- _ACTIVITY_:
How many of the lines below contain the word "maximum"? Reply with the number alone.

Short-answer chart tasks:
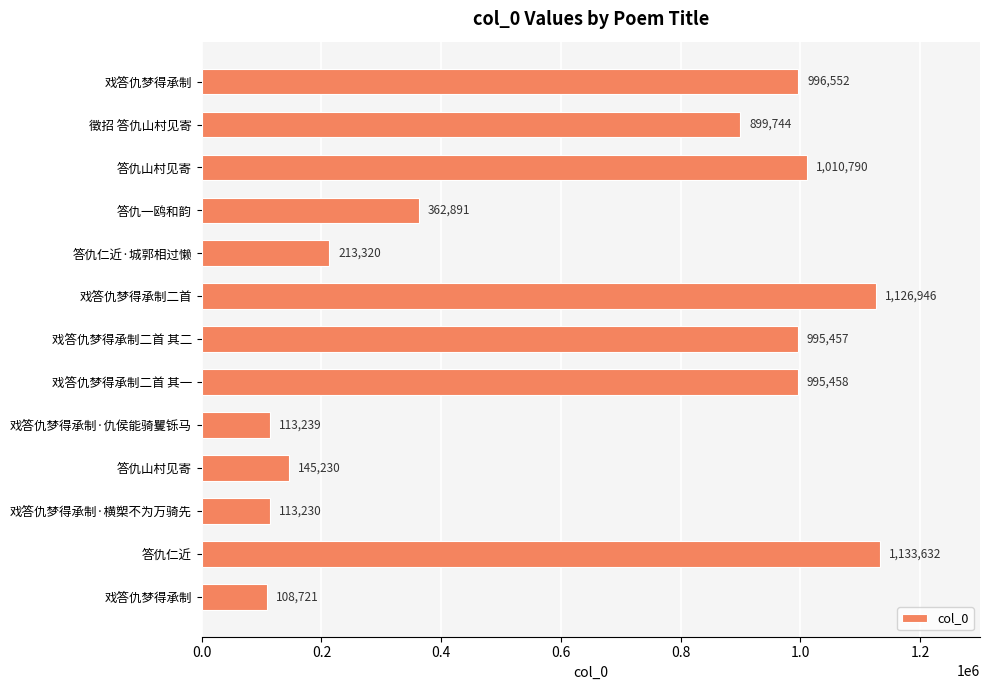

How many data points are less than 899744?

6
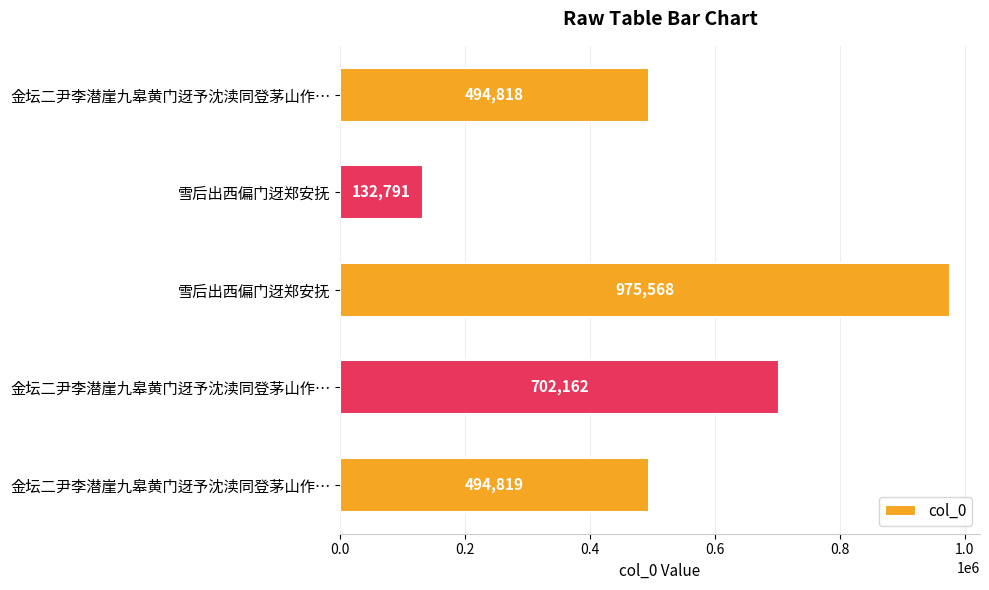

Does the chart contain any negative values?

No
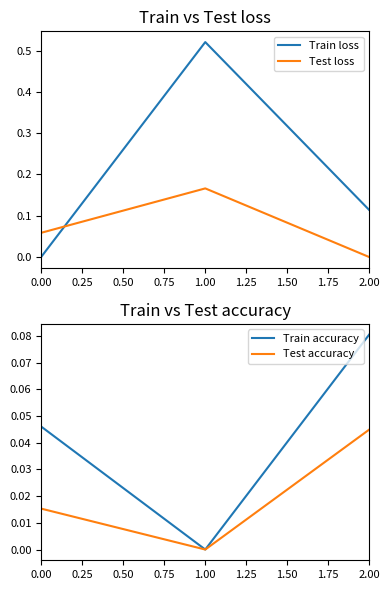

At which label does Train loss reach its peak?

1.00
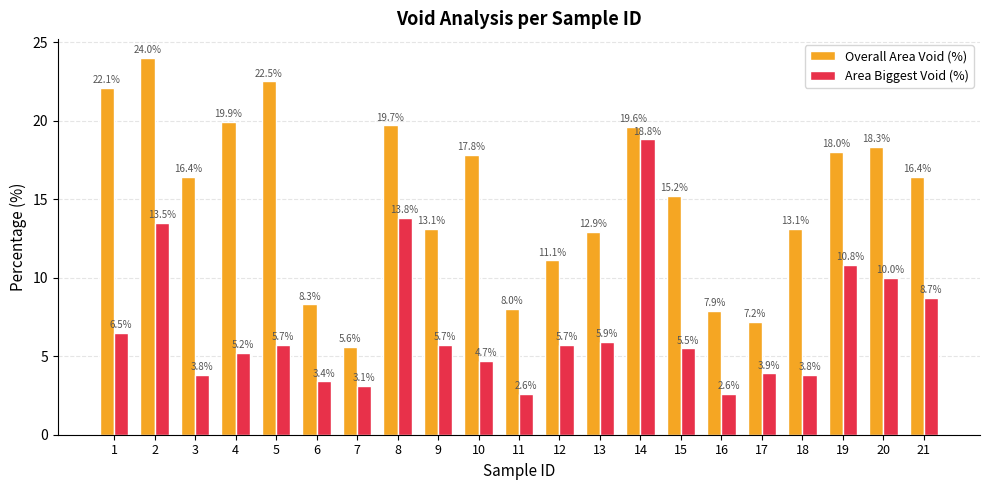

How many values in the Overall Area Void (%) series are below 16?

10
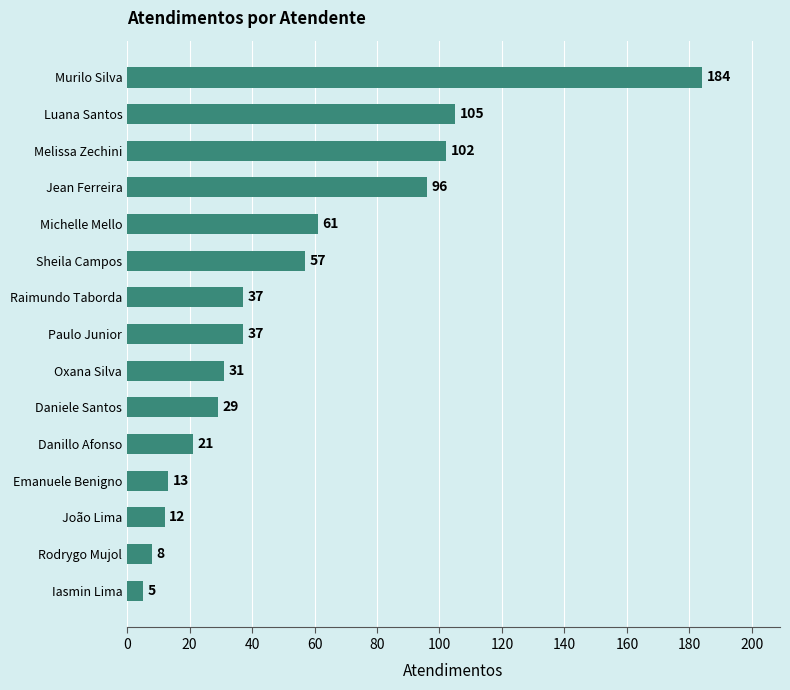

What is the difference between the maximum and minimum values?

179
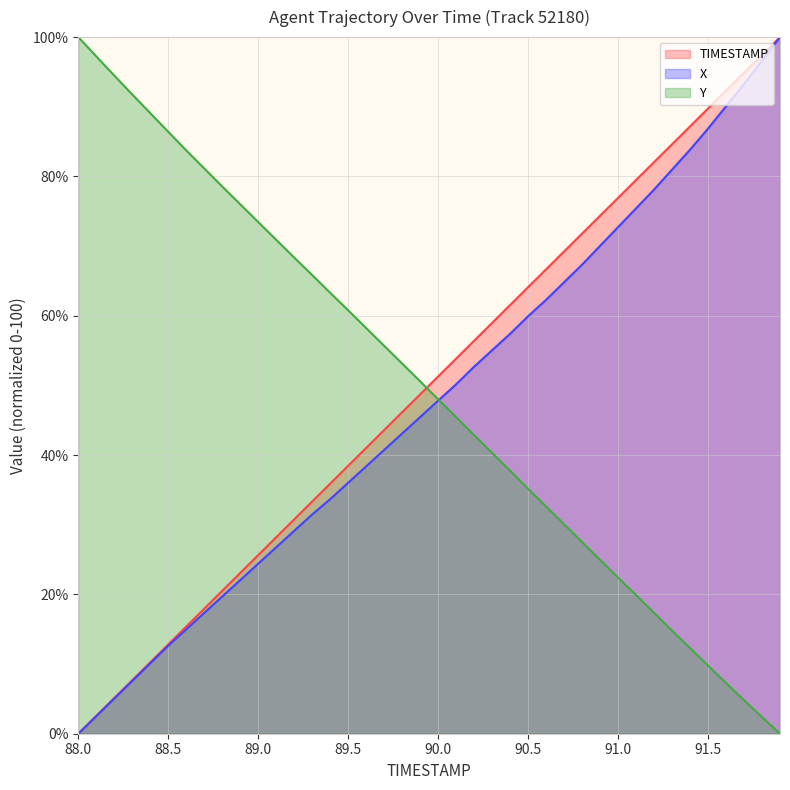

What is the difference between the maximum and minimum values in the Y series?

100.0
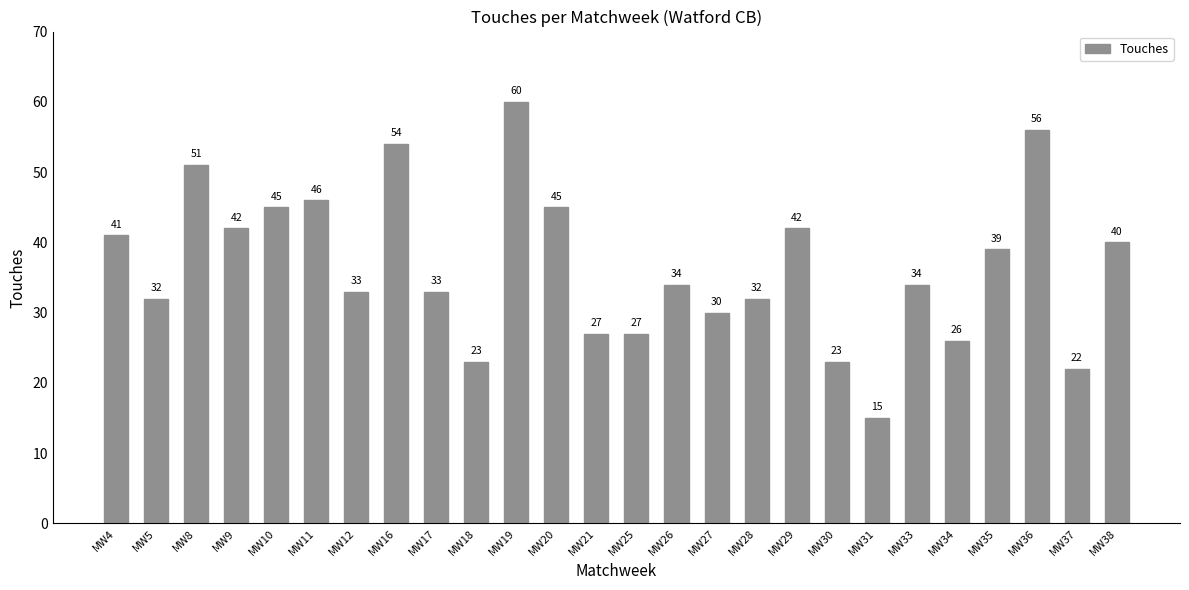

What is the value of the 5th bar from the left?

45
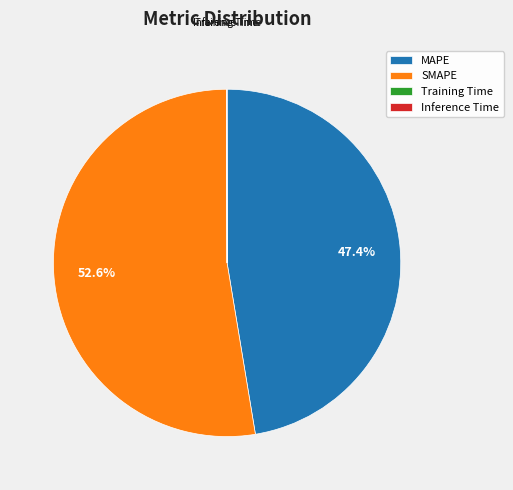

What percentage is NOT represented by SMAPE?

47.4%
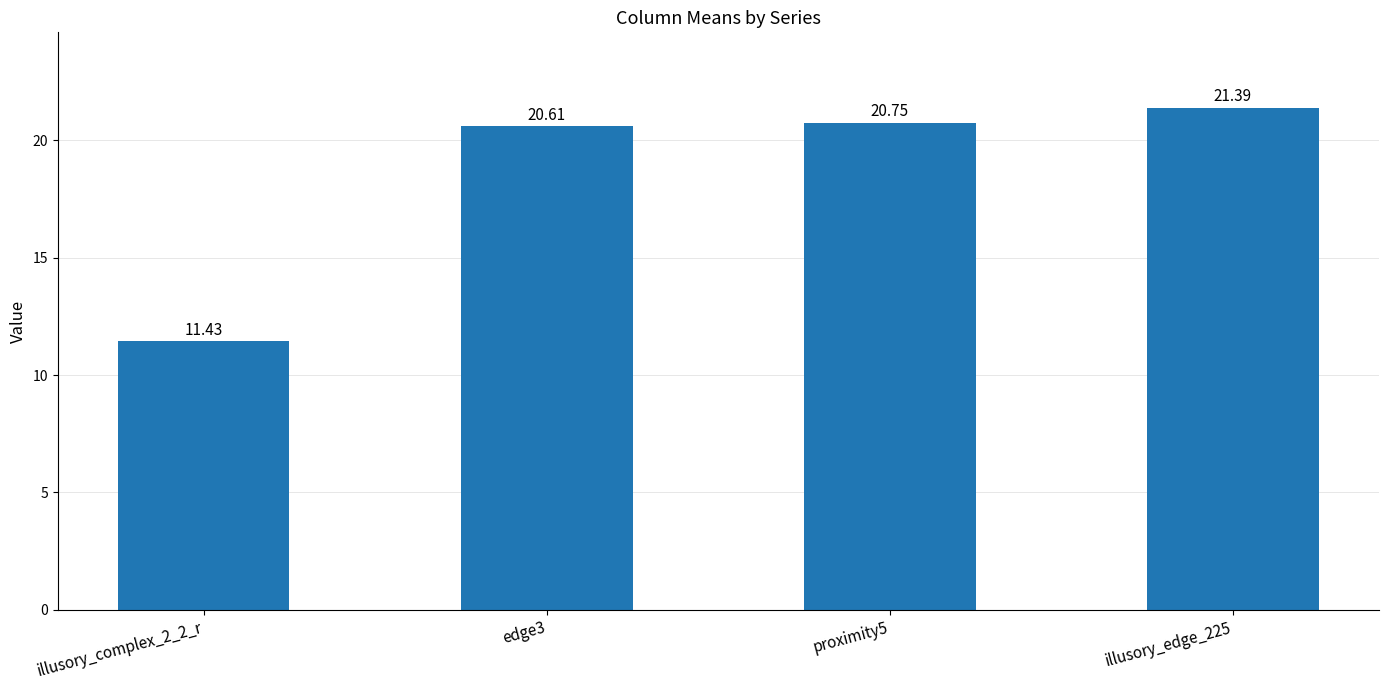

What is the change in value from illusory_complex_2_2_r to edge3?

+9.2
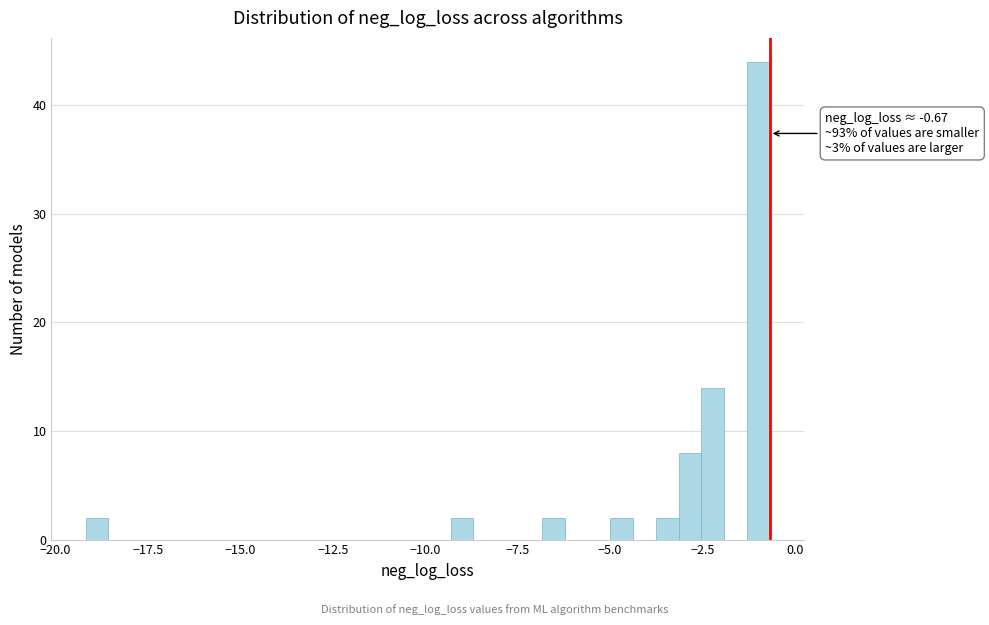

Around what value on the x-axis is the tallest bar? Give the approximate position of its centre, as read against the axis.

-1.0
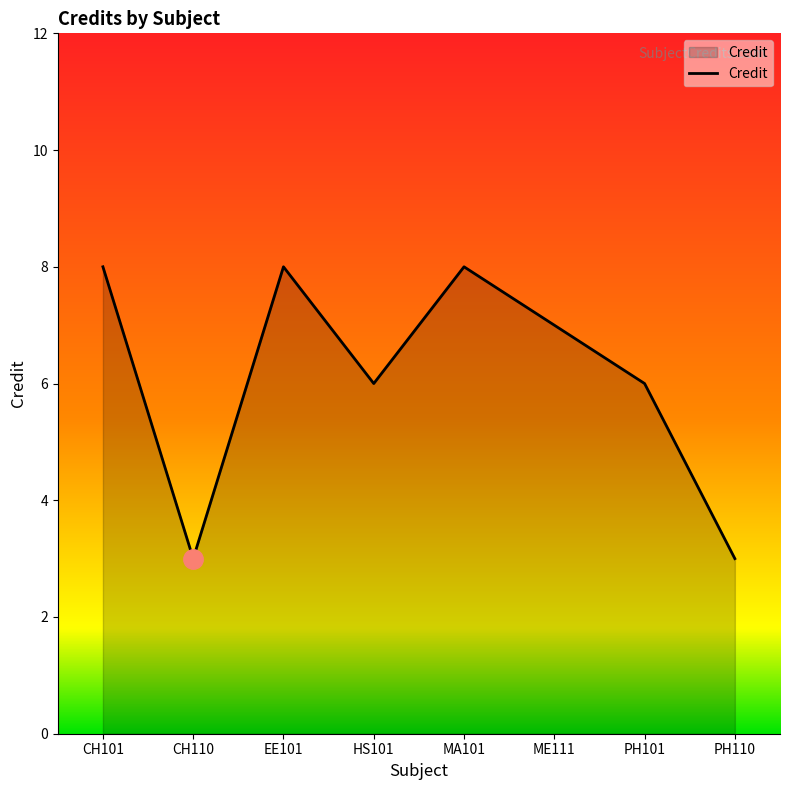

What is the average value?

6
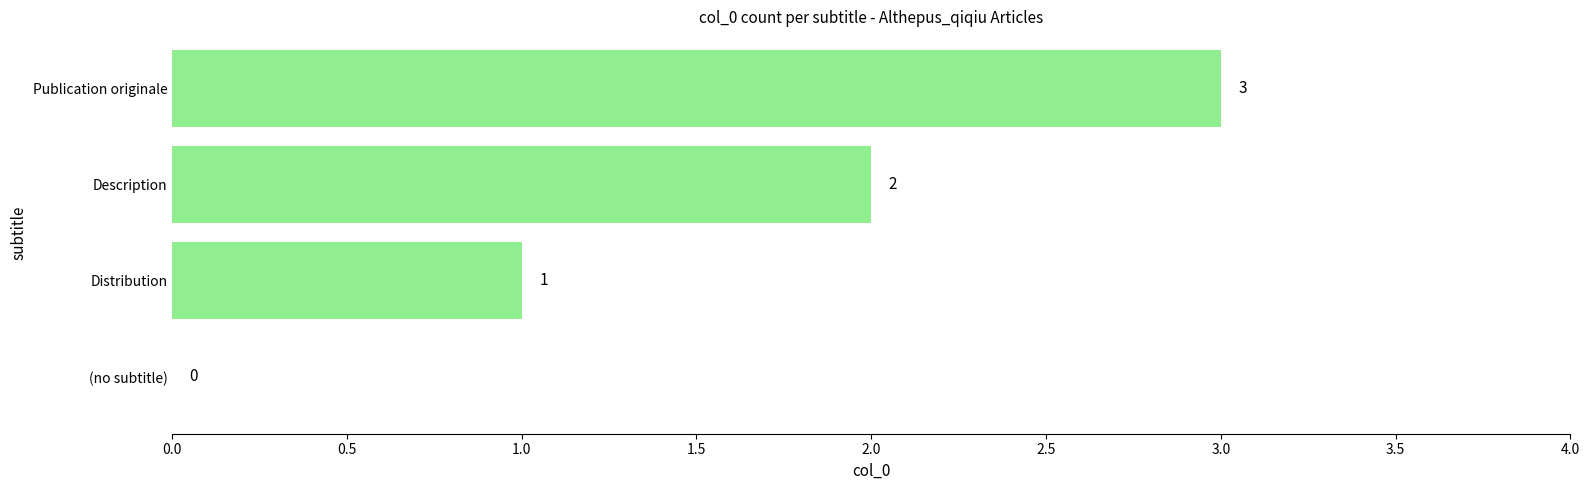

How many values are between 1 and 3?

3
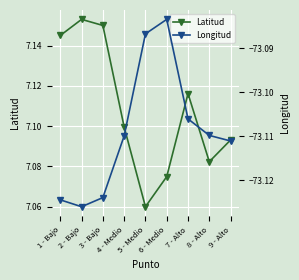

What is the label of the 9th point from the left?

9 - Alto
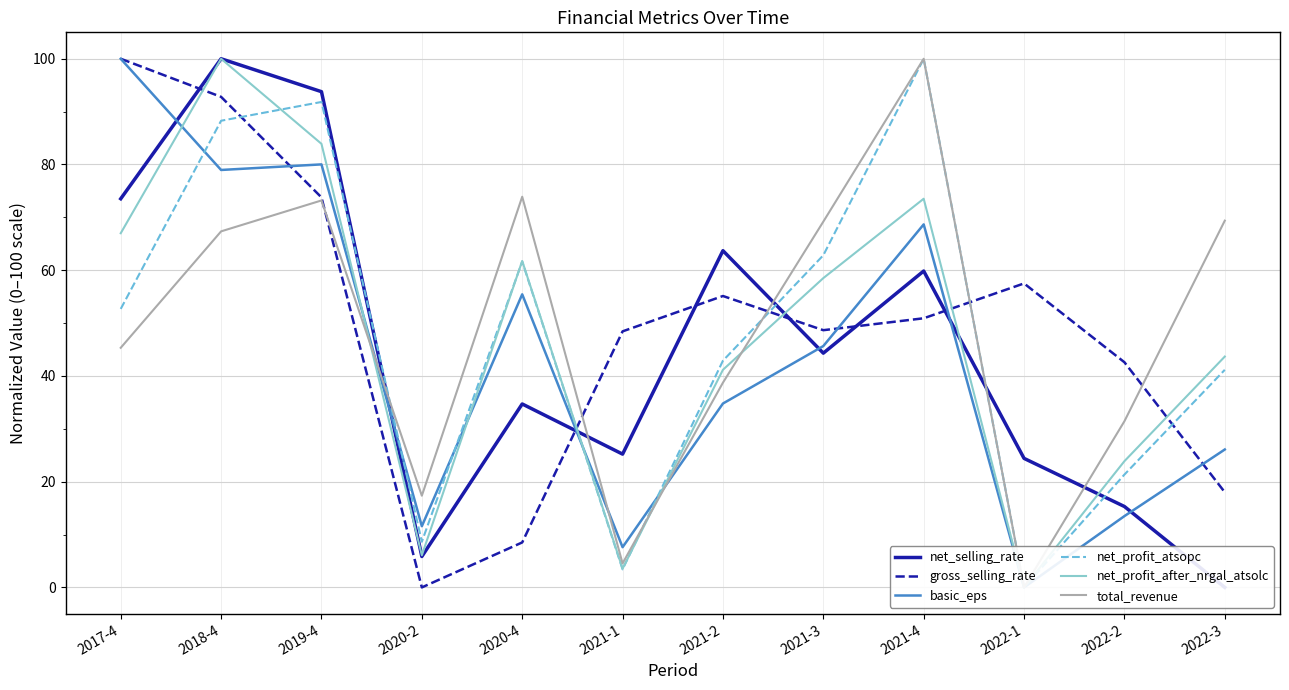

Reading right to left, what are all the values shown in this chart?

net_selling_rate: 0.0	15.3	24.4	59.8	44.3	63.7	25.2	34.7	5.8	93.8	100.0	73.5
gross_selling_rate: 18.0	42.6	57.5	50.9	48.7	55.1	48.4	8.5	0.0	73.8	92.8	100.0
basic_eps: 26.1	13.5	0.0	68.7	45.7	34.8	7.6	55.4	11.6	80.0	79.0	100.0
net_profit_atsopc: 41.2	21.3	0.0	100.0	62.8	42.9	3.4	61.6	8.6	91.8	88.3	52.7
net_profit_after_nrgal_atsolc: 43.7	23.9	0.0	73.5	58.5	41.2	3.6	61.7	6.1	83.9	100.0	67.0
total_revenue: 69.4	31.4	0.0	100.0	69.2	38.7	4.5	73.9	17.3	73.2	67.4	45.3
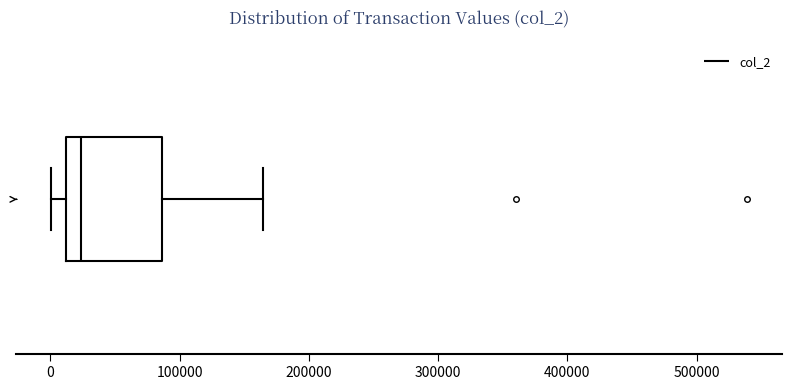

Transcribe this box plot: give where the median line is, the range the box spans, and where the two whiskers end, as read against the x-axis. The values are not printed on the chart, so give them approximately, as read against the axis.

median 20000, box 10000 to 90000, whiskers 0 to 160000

- _OUTPUT OF THE EXERCISE_:
2